Leipziger Museumschef Stefan Weppelmann: Neu Nachdenken über Rolle von Museen

Die Corona-Maßnahmen treffen die Kultureinrichtungen hart. Der Leipziger Museumschef Stefan Weppelmann spricht sich deshalb dafür aus, für künftige Fälle dieser Art besser vorzusorgen.
Leipzig - Die Corona-Pandemie und ihre Folgen zwingen aus Sicht des neuen Direktors des Museums der bildenden Künste zu Leipzig, Stefan Weppelmann, zum Nachdenken über die Rolle von Museen. "Es braucht eine Reflexion des Geschehens", sagte der 50-Jährige der Deutschen Presse-Agentur.

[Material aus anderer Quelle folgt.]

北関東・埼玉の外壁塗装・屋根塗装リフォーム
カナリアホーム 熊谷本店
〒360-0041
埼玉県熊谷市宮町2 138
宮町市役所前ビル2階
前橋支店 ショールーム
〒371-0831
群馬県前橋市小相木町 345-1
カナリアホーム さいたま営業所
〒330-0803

Es gehe um eine bessere Abstimmung und Vorsorge für künftige Fälle dieser Art, um Sicherheit für die Einrichtungen, Standardisierung "und darum, wie unter besonderen Auflagen ein Museumsbesuch möglich gemacht werden kann".
Für Weppelmann, der seit 1. Januar Chef des Museums ist, stellt sich auch die Frage, ob immer ein kompletter Lockdown der Kultur notwendig sei oder sie gerade in der Krise zugänglich sein sollte. So könne "die so wichtige Bindung zwischen Kunst und Publikum" erhalten bleiben. Aus Sicht des Kunsthistorikers müssen sich die Museen stärker auf ihre Kernkompetenzen besinnen, mit ihren Sammlungen arbeiten und in Bildungsprogramme intensivieren.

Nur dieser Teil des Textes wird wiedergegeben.